To simplify, replace sin 2x with 2sinx cos x. Note that from double angle identity sin 2x = 2sin x cos x .

` 0 = sinx - 2sinx cosx`

`0 = sin x (1-2cos x)`

Then, set each factor to zero and solve for x.

`sinx = 0 ` and `1 - 2cos x = 0`

`x = 0 ` ` 2cos x = 1`

`cos x = 1/2`

`x = pi/3`

Substitute the values of x to either original equations.

`x = 0` , `y = sinx =sin 0 = 0`

`x = pi/3` , `y = sin x = sin pi/3 = sqrt3/2`

Hence at the interval `0lt=xlt=pi/2` , the intersection points are `(0,0)` and `(pi/3, sqrt3/2)` .

Then plot the two equations.

*(The graph of y=sin x is in green.
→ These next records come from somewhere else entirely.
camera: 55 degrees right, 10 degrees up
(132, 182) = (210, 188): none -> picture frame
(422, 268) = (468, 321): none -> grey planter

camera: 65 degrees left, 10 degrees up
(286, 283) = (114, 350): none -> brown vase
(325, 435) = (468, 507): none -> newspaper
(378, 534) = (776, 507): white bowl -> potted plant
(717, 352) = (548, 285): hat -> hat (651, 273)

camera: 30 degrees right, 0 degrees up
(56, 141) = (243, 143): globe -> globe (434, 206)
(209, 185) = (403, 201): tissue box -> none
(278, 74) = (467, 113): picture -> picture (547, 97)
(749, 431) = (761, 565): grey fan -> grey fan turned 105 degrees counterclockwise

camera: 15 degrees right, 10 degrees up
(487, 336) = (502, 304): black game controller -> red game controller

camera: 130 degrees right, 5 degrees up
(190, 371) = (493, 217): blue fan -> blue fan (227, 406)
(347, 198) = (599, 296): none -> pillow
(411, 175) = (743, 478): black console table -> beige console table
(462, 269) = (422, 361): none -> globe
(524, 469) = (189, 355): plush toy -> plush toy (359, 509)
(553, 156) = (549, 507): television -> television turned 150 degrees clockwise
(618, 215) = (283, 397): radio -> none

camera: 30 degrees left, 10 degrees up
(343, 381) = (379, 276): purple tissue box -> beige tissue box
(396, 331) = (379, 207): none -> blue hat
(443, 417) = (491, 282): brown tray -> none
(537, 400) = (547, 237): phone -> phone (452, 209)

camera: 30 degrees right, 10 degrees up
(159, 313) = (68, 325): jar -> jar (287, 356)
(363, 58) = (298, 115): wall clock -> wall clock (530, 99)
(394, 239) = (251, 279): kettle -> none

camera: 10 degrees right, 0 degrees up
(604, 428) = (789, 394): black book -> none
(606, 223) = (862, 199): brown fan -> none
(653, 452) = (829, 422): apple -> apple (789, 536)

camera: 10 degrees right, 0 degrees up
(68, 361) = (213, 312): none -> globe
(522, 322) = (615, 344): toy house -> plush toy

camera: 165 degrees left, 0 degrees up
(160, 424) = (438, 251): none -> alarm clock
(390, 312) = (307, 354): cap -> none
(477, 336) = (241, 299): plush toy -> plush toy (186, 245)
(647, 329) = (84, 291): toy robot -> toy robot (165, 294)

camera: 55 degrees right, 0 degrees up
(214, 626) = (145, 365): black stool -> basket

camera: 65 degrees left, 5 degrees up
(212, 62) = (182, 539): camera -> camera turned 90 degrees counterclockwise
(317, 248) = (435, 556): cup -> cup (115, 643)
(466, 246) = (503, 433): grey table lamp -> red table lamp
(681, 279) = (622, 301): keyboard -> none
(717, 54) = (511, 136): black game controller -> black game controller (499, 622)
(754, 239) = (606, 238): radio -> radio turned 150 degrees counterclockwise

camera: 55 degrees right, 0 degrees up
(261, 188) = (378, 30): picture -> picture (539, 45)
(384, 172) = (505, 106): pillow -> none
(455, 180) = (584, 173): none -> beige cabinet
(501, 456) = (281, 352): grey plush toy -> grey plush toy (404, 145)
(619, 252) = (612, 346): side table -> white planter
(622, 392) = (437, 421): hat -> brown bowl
While y=sin 2x is the blue one.)*

Base on the graph, at interval `0lt=xlt=pi/2` , `y_U=sin 2x` and `y_L=sinx` .

`A = int_0^(pi/3) (y_U-y_L)dx = int_0^(pi/3) (sin2x - sinx)dx`

`A = int_0^(pi/3)sin2x dx - int_0^(pi/3) sinxdx = -(cos 2x)/2 |_0^(pi/3) - (-cos x)|_0^(pi/3) `

`A = -cos(2x)/2 | _0^(pi/3) + cos x |_0^(pi/3)`

`A = [-cos((2pi)/3)/2 - (-cos (2*0)/2)] + [ cos (pi/3) - cos 0]`

`A = -cos((2pi)/3)/2 + cos 0 /2 + cos(pi/3) - cos 0`

`A= - (-1/2)/2 + 1/2 + 1/2 - 1 = 1/4`

**Hence, area bounded by `y=sinx ` and `y=sin 2x` at the interval `0lt=xltpi/2` is `1/4` square units.**